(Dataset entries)
++++++++
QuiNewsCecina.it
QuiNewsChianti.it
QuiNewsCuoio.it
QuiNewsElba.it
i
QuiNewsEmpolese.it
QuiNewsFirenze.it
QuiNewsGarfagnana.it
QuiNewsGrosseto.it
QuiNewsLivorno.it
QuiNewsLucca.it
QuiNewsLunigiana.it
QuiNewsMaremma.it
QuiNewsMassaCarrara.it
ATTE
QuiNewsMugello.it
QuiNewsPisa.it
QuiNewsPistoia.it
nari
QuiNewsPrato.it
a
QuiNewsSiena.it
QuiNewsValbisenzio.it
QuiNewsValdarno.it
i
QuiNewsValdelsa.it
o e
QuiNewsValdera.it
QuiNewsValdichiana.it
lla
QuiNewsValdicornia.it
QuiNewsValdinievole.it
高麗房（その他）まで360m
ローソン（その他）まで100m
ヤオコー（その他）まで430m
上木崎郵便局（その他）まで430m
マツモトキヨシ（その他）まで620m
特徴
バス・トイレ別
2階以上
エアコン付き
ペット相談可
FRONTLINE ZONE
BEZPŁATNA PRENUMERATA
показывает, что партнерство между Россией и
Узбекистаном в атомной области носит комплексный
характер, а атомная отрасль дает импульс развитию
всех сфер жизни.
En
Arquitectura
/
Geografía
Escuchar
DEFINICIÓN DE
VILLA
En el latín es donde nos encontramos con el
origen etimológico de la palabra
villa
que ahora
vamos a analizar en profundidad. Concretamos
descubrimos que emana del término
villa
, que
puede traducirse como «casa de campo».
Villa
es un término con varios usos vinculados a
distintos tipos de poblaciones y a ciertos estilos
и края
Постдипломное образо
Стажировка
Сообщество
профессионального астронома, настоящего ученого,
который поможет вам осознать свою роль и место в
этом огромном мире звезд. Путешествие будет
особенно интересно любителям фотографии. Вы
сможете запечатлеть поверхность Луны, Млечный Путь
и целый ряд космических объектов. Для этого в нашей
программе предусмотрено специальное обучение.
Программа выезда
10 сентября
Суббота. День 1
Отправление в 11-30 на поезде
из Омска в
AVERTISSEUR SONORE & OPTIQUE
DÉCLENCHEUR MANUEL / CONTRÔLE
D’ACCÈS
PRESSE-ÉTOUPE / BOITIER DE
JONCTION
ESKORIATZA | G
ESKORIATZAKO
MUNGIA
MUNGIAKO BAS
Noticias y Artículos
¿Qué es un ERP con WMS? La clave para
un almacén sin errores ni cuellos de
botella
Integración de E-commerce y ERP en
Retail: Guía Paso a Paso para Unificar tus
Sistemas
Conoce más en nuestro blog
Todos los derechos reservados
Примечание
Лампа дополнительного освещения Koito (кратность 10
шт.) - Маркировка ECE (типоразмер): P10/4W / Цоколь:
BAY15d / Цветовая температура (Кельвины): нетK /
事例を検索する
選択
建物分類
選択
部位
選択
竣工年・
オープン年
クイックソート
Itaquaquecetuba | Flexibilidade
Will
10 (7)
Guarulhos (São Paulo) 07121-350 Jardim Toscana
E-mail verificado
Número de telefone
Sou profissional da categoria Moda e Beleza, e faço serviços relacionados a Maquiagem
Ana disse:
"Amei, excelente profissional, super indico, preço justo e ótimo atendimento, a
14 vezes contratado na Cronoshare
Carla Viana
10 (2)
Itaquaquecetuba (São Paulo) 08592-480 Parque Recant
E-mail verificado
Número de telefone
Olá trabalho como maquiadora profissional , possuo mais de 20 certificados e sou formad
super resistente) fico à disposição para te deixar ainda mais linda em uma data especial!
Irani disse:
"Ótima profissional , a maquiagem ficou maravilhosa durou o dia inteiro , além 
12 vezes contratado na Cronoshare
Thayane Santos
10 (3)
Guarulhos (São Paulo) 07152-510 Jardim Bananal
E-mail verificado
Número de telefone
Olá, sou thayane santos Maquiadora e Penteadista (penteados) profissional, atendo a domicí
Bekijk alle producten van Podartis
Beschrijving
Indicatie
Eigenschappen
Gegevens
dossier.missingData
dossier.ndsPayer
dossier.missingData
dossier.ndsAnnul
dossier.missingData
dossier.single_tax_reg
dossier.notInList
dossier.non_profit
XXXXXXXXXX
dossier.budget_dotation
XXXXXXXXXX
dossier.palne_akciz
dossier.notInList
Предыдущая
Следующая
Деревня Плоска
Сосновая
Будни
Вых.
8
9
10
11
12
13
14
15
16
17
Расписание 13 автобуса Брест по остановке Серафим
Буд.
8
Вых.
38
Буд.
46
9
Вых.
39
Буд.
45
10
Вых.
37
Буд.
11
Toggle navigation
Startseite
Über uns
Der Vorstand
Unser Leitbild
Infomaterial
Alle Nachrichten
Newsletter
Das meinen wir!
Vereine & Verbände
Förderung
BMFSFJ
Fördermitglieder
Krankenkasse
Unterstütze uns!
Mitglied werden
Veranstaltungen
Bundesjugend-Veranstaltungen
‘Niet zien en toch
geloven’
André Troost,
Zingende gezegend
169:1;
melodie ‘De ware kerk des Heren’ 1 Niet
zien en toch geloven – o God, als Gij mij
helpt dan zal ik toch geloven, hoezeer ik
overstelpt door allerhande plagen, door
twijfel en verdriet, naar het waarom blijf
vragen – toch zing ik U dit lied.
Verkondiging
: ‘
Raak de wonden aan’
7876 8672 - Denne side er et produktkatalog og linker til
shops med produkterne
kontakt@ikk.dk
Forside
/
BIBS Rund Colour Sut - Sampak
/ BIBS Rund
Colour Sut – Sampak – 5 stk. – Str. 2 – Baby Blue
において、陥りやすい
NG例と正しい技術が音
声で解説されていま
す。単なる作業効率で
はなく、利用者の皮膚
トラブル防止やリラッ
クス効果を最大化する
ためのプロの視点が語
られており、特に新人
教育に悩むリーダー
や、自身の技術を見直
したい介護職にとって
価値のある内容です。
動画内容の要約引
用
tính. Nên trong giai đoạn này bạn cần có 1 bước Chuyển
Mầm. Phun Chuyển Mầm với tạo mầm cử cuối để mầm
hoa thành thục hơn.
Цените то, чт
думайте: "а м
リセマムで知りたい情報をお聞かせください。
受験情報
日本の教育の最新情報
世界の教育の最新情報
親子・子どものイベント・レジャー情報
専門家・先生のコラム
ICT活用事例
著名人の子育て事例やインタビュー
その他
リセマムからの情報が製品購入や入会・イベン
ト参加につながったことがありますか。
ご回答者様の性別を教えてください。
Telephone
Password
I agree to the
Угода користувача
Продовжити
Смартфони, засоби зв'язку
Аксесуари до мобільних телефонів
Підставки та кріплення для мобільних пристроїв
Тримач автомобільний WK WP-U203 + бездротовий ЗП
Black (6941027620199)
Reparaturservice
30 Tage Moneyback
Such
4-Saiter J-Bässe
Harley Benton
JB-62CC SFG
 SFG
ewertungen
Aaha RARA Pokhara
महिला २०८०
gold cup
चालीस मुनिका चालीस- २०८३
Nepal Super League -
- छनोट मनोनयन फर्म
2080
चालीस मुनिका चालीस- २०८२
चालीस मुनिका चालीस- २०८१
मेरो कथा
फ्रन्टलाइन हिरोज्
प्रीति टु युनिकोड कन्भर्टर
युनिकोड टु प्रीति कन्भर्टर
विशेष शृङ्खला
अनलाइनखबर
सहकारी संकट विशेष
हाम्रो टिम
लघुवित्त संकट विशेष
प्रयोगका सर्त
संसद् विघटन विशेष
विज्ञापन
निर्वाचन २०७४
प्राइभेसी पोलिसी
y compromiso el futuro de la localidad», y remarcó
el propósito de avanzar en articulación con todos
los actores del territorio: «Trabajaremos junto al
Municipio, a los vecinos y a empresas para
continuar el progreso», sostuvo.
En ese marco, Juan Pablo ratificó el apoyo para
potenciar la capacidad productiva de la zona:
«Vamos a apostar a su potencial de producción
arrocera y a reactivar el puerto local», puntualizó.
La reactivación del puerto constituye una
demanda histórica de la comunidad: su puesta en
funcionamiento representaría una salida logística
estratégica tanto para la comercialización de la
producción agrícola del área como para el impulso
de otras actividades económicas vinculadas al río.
++++++++
Express the lines of the listing as a JSON list of strings, one string per line, with blank lines omitted. Start at the first line of the listing and end at the line containing "Integración de E-commerce y ERP en", including both.

[
  "QuiNewsCecina.it",
  "QuiNewsChianti.it",
  "QuiNewsCuoio.it",
  "QuiNewsElba.it",
  "i",
  "QuiNewsEmpolese.it",
  "QuiNewsFirenze.it",
  "QuiNewsGarfagnana.it",
  "QuiNewsGrosseto.it",
  "QuiNewsLivorno.it",
  "QuiNewsLucca.it",
  "QuiNewsLunigiana.it",
  "QuiNewsMaremma.it",
  "QuiNewsMassaCarrara.it",
  "ATTE",
  "QuiNewsMugello.it",
  "QuiNewsPisa.it",
  "QuiNewsPistoia.it",
  "nari",
  "QuiNewsPrato.it",
  "a",
  "QuiNewsSiena.it",
  "QuiNewsValbisenzio.it",
  "QuiNewsValdarno.it",
  "i",
  "QuiNewsValdelsa.it",
  "o e",
  "QuiNewsValdera.it",
  "QuiNewsValdichiana.it",
  "lla",
  "QuiNewsValdicornia.it",
  "QuiNewsValdinievole.it",
  "高麗房（その他）まで360m",
  "ローソン（その他）まで100m",
  "ヤオコー（その他）まで430m",
  "上木崎郵便局（その他）まで430m",
  "マツモトキヨシ（その他）まで620m",
  "特徴",
  "バス・トイレ別",
  "2階以上",
  "エアコン付き",
  "ペット相談可",
  "FRONTLINE ZONE",
  "BEZPŁATNA PRENUMERATA",
  "показывает, что партнерство между Россией и",
  "Узбекистаном в атомной области носит комплексный",
  "характер, а атомная отрасль дает импульс развитию",
  "всех сфер жизни.",
  "En",
  "Arquitectura",
  "/",
  "Geografía",
  "Escuchar",
  "DEFINICIÓN DE",
  "VILLA",
  "En el latín es donde nos encontramos con el",
  "origen etimológico de la palabra",
  "villa",
  "que ahora",
  "vamos a analizar en profundidad. Concretamos",
  "descubrimos que emana del término",
  "villa",
  ", que",
  "puede traducirse como «casa de campo».",
  "Villa",
  "es un término con varios usos vinculados a",
  "distintos tipos de poblaciones y a ciertos estilos",
  "и края",
  "Постдипломное образо",
  "Стажировка",
  "Сообщество",
  "профессионального астронома, настоящего ученого,",
  "который поможет вам осознать свою роль и место в",
  "этом огромном мире звезд. Путешествие будет",
  "особенно интересно любителям фотографии. Вы",
  "сможете запечатлеть поверхность Луны, Млечный Путь",
  "и целый ряд космических объектов. Для этого в нашей",
  "программе предусмотрено специальное обучение.",
  "Программа выезда",
  "10 сентября",
  "Суббота. День 1",
  "Отправление в 11-30 на поезде",
  "из Омска в",
  "AVERTISSEUR SONORE & OPTIQUE",
  "DÉCLENCHEUR MANUEL / CONTRÔLE",
  "D’ACCÈS",
  "PRESSE-ÉTOUPE / BOITIER DE",
  "JONCTION",
  "ESKORIATZA | G",
  "ESKORIATZAKO",
  "MUNGIA",
  "MUNGIAKO BAS",
  "Noticias y Artículos",
  "¿Qué es un ERP con WMS? La clave para",
  "un almacén sin errores ni cuellos de",
  "botella",
  "Integración de E-commerce y ERP en"
]